- Task to carry out -
Only one stretch of the records below is wanted: the lines from the one holding "Kuirullanipakin" through the one holding "Kuirullansapakaan". Return it exactly, both ends included.

───── Exercise material

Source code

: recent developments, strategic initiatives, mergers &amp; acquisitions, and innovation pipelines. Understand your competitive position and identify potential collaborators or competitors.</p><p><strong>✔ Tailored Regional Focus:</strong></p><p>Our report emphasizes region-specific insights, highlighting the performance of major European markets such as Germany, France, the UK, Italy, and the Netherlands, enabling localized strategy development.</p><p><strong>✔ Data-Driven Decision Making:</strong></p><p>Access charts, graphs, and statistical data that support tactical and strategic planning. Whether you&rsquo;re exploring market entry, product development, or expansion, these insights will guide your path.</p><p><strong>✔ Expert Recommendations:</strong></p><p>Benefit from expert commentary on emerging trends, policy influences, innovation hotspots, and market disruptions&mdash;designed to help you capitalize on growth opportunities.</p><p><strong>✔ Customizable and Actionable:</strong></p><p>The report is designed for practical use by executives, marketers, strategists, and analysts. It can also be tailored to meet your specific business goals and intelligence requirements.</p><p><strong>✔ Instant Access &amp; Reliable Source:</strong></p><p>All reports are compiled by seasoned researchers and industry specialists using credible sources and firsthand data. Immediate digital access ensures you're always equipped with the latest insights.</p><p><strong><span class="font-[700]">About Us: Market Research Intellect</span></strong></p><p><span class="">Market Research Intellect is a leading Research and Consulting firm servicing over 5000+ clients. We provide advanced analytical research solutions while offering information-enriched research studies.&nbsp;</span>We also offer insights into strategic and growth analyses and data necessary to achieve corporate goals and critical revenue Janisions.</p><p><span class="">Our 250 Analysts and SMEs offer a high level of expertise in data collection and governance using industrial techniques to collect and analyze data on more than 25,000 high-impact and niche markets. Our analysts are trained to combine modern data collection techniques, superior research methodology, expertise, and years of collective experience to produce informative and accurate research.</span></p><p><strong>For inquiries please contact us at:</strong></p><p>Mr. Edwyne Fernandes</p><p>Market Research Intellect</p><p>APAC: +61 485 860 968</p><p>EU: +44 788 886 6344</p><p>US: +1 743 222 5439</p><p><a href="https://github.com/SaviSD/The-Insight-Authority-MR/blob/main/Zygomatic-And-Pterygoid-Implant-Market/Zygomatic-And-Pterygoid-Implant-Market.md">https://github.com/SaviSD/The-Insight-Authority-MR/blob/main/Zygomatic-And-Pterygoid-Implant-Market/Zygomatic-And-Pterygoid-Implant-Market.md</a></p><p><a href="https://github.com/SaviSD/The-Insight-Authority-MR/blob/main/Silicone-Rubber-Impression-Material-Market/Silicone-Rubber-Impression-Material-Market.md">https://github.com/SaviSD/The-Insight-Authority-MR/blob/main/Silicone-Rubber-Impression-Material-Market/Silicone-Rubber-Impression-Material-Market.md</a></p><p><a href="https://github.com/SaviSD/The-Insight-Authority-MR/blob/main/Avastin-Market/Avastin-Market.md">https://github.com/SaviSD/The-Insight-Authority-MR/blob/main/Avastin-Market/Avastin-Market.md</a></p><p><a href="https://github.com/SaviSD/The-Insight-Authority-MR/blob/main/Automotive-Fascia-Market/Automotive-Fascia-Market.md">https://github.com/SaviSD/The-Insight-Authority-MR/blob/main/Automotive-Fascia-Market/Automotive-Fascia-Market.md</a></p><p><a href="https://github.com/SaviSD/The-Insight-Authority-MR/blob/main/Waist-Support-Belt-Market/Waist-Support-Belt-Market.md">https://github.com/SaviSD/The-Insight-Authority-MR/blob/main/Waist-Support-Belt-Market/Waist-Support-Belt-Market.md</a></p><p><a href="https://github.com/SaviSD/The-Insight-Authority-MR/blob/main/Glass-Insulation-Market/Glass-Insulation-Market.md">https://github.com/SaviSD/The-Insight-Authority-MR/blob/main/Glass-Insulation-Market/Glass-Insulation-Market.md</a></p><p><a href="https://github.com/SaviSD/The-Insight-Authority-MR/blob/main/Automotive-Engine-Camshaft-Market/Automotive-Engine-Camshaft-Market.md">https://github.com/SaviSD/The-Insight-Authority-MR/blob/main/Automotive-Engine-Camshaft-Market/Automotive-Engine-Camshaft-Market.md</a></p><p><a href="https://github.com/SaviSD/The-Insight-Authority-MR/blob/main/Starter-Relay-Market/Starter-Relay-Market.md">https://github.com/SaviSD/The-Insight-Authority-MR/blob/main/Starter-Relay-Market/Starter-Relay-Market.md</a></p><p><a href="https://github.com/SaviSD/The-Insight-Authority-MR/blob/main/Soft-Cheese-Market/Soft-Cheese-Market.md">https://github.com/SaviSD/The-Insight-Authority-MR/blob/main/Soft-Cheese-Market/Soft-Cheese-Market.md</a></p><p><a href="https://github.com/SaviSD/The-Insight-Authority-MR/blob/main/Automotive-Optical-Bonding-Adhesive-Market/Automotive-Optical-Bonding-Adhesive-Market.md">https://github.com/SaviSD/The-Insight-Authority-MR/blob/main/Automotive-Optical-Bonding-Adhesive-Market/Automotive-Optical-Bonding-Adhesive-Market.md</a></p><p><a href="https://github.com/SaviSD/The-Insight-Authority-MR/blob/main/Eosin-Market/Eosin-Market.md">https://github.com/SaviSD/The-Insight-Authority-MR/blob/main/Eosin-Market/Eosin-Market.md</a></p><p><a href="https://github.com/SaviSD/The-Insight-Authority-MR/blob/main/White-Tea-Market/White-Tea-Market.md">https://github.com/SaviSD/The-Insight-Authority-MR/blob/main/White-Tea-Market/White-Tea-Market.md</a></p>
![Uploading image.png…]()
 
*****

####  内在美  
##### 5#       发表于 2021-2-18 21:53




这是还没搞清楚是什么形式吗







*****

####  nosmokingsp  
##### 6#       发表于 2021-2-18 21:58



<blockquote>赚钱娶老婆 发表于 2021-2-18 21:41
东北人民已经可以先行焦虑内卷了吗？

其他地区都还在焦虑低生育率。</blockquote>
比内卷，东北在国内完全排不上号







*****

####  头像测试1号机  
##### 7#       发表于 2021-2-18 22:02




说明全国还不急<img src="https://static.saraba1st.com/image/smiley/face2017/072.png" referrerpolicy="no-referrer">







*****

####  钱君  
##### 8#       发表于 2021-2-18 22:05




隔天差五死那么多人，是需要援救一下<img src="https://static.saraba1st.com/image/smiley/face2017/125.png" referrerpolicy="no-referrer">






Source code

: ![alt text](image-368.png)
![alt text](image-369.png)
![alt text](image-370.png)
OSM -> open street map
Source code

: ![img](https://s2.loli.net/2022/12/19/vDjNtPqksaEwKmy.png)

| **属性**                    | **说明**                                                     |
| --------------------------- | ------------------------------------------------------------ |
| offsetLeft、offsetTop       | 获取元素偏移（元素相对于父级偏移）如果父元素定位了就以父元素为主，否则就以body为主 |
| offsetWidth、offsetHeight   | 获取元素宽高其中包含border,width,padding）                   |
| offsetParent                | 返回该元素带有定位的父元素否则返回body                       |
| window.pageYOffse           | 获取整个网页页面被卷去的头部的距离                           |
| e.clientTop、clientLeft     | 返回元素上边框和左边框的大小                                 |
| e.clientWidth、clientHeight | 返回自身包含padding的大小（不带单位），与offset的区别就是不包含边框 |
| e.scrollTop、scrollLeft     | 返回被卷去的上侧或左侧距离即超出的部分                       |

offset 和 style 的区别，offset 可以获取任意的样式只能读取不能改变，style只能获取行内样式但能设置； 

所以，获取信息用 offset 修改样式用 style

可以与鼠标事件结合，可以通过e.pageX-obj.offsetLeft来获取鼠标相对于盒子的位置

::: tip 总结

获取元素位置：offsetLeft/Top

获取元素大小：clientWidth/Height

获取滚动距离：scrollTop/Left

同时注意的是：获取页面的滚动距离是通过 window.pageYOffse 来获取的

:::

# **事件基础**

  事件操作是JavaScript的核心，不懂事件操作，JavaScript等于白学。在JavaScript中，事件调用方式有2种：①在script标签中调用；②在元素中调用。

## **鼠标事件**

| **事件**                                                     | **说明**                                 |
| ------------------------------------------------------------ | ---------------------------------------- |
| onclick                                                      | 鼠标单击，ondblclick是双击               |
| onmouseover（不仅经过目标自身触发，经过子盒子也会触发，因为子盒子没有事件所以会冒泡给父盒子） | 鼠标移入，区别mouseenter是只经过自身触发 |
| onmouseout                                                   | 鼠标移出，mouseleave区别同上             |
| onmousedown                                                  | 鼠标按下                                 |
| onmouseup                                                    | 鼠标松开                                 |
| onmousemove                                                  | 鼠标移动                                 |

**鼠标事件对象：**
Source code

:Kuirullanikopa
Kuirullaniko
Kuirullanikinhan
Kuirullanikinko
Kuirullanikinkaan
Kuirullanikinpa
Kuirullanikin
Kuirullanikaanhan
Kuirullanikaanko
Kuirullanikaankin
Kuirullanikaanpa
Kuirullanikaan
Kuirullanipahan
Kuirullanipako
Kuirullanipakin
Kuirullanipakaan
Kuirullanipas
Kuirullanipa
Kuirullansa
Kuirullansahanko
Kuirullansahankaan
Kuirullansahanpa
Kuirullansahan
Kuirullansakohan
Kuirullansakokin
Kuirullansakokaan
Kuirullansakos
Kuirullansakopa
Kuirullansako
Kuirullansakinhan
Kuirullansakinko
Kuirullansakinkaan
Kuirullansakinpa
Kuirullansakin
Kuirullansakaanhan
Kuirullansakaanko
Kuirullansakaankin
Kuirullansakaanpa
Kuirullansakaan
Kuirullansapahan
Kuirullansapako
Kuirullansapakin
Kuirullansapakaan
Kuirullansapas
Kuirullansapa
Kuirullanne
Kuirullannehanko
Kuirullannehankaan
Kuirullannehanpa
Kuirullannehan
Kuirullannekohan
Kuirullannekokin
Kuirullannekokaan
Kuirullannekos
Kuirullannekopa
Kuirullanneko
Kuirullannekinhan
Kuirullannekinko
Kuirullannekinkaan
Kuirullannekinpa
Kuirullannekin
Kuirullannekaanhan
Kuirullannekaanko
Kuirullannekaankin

──────────

- Task output -
Kuirullanipakin
Kuirullanipakaan
Kuirullanipas
Kuirullanipa
Kuirullansa
Kuirullansahanko
Kuirullansahankaan
Kuirullansahanpa
Kuirullansahan
Kuirullansakohan
Kuirullansakokin
Kuirullansakokaan
Kuirullansakos
Kuirullansakopa
Kuirullansako
Kuirullansakinhan
Kuirullansakinko
Kuirullansakinkaan
Kuirullansakinpa
Kuirullansakin
Kuirullansakaanhan
Kuirullansakaanko
Kuirullansakaankin
Kuirullansakaanpa
Kuirullansakaan
Kuirullansapahan
Kuirullansapako
Kuirullansapakin
Kuirullansapakaan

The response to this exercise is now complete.